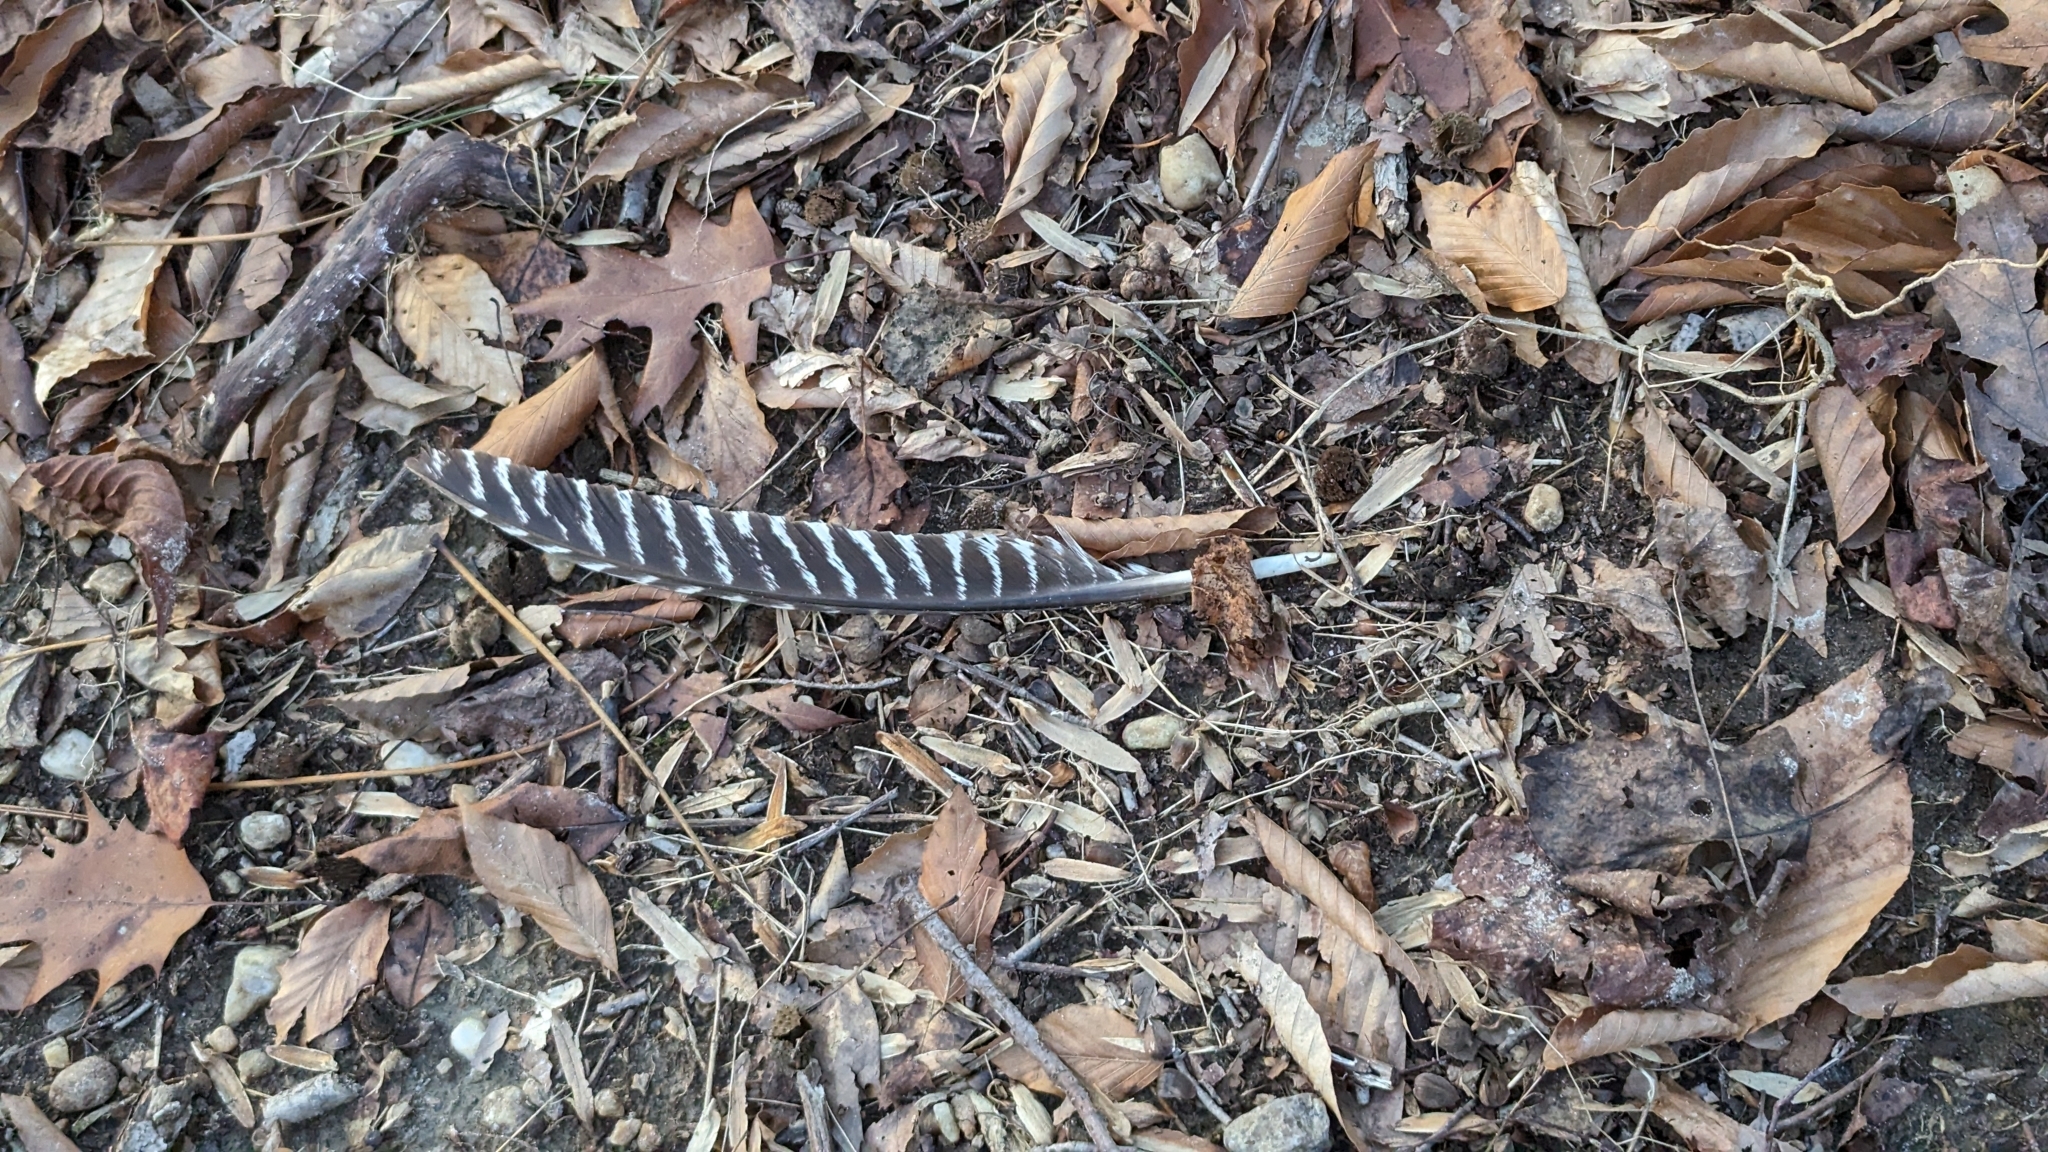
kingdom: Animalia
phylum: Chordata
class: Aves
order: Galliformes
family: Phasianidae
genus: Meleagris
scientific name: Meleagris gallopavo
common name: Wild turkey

-- -- --

Given problem:
Rewrite these rows with "scientific name" changed to "Latin name" and nothing else altered. Leave out the pictures.

Expected answer:
kingdom: Animalia
phylum: Chordata
class: Aves
order: Galliformes
family: Phasianidae
genus: Meleagris
Latin name: Meleagris gallopavo
common name: Wild turkey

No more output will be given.